* _SET TASK_
Output every line of the records below verbatim, without altering, omitting, or reordering anything.

* _MATERIAL_
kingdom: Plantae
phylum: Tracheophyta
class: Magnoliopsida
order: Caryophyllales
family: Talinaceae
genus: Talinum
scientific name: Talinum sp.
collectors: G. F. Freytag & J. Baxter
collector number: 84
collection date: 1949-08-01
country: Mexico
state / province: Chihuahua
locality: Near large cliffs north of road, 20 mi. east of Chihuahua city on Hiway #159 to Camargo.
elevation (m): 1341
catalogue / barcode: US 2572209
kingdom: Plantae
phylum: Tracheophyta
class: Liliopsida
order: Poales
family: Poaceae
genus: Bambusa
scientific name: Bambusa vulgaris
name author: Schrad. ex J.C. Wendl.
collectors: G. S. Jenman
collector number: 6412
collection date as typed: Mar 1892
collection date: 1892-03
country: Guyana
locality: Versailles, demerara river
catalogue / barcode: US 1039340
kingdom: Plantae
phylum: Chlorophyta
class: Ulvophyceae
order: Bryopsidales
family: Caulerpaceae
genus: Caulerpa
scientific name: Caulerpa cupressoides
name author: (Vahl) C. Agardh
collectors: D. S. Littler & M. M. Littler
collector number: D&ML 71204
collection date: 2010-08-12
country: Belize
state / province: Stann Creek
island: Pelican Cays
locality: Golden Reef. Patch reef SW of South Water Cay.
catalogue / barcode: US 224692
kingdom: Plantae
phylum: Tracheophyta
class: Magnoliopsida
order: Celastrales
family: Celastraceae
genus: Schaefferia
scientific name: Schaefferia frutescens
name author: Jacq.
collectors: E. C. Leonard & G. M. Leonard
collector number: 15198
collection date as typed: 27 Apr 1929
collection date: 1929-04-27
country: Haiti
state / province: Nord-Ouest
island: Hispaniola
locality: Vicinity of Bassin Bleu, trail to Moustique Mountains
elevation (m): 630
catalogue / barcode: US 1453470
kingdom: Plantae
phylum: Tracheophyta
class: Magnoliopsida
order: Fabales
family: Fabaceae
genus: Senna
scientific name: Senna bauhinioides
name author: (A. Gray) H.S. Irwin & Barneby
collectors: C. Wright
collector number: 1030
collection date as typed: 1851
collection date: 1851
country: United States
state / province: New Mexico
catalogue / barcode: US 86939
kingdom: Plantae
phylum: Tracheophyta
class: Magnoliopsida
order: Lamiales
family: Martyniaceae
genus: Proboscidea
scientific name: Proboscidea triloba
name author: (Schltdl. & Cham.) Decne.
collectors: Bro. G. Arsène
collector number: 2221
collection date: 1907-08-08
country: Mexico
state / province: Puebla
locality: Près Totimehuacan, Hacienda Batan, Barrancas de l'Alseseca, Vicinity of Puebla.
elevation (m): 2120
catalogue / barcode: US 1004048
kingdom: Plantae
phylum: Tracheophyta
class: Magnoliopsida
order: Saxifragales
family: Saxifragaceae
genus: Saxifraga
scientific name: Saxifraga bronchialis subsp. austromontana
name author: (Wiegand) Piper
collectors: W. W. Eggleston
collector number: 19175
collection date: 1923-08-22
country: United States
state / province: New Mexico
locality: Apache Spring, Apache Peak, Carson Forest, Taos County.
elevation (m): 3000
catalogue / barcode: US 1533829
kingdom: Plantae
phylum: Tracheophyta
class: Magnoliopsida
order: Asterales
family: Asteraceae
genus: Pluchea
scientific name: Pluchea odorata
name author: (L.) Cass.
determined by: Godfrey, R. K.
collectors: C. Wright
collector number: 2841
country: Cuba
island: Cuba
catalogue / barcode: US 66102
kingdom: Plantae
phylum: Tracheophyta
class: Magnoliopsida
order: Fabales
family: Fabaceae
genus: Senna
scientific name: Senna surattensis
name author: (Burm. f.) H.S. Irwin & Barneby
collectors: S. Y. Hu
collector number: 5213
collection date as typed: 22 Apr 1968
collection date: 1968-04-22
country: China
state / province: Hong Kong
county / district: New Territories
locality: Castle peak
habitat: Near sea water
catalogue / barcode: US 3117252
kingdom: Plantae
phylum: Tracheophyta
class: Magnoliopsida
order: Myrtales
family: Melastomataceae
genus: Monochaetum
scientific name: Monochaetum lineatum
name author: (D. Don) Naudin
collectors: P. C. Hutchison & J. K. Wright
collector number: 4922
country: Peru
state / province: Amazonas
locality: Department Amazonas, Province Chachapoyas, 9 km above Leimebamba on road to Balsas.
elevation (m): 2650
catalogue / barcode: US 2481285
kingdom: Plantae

* _EXERCISE RESPONSE_
kingdom: Plantae
phylum: Tracheophyta
class: Magnoliopsida
order: Caryophyllales
family: Talinaceae
genus: Talinum
scientific name: Talinum sp.
collectors: G. F. Freytag & J. Baxter
collector number: 84
collection date: 1949-08-01
country: Mexico
state / province: Chihuahua
locality: Near large cliffs north of road, 20 mi. east of Chihuahua city on Hiway #159 to Camargo.
elevation (m): 1341
catalogue / barcode: US 2572209
kingdom: Plantae
phylum: Tracheophyta
class: Liliopsida
order: Poales
family: Poaceae
genus: Bambusa
scientific name: Bambusa vulgaris
name author: Schrad. ex J.C. Wendl.
collectors: G. S. Jenman
collector number: 6412
collection date as typed: Mar 1892
collection date: 1892-03
country: Guyana
locality: Versailles, demerara river
catalogue / barcode: US 1039340
kingdom: Plantae
phylum: Chlorophyta
class: Ulvophyceae
order: Bryopsidales
family: Caulerpaceae
genus: Caulerpa
scientific name: Caulerpa cupressoides
name author: (Vahl) C. Agardh
collectors: D. S. Littler & M. M. Littler
collector number: D&ML 71204
collection date: 2010-08-12
country: Belize
state / province: Stann Creek
island: Pelican Cays
locality: Golden Reef. Patch reef SW of South Water Cay.
catalogue / barcode: US 224692
kingdom: Plantae
phylum: Tracheophyta
class: Magnoliopsida
order: Celastrales
family: Celastraceae
genus: Schaefferia
scientific name: Schaefferia frutescens
name author: Jacq.
collectors: E. C. Leonard & G. M. Leonard
collector number: 15198
collection date as typed: 27 Apr 1929
collection date: 1929-04-27
country: Haiti
state / province: Nord-Ouest
island: Hispaniola
locality: Vicinity of Bassin Bleu, trail to Moustique Mountains
elevation (m): 630
catalogue / barcode: US 1453470
kingdom: Plantae
phylum: Tracheophyta
class: Magnoliopsida
order: Fabales
family: Fabaceae
genus: Senna
scientific name: Senna bauhinioides
name author: (A. Gray) H.S. Irwin & Barneby
collectors: C. Wright
collector number: 1030
collection date as typed: 1851
collection date: 1851
country: United States
state / province: New Mexico
catalogue / barcode: US 86939
kingdom: Plantae
phylum: Tracheophyta
class: Magnoliopsida
order: Lamiales
family: Martyniaceae
genus: Proboscidea
scientific name: Proboscidea triloba
name author: (Schltdl. & Cham.) Decne.
collectors: Bro. G. Arsène
collector number: 2221
collection date: 1907-08-08
country: Mexico
state / province: Puebla
locality: Près Totimehuacan, Hacienda Batan, Barrancas de l'Alseseca, Vicinity of Puebla.
elevation (m): 2120
catalogue / barcode: US 1004048
kingdom: Plantae
phylum: Tracheophyta
class: Magnoliopsida
order: Saxifragales
family: Saxifragaceae
genus: Saxifraga
scientific name: Saxifraga bronchialis subsp. austromontana
name author: (Wiegand) Piper
collectors: W. W. Eggleston
collector number: 19175
collection date: 1923-08-22
country: United States
state / province: New Mexico
locality: Apache Spring, Apache Peak, Carson Forest, Taos County.
elevation (m): 3000
catalogue / barcode: US 1533829
kingdom: Plantae
phylum: Tracheophyta
class: Magnoliopsida
order: Asterales
family: Asteraceae
genus: Pluchea
scientific name: Pluchea odorata
name author: (L.) Cass.
determined by: Godfrey, R. K.
collectors: C. Wright
collector number: 2841
country: Cuba
island: Cuba
catalogue / barcode: US 66102
kingdom: Plantae
phylum: Tracheophyta
class: Magnoliopsida
order: Fabales
family: Fabaceae
genus: Senna
scientific name: Senna surattensis
name author: (Burm. f.) H.S. Irwin & Barneby
collectors: S. Y. Hu
collector number: 5213
collection date as typed: 22 Apr 1968
collection date: 1968-04-22
country: China
state / province: Hong Kong
county / district: New Territories
locality: Castle peak
habitat: Near sea water
catalogue / barcode: US 3117252
kingdom: Plantae
phylum: Tracheophyta
class: Magnoliopsida
order: Myrtales
family: Melastomataceae
genus: Monochaetum
scientific name: Monochaetum lineatum
name author: (D. Don) Naudin
collectors: P. C. Hutchison & J. K. Wright
collector number: 4922
country: Peru
state / province: Amazonas
locality: Department Amazonas, Province Chachapoyas, 9 km above Leimebamba on road to Balsas.
elevation (m): 2650
catalogue / barcode: US 2481285
kingdom: Plantae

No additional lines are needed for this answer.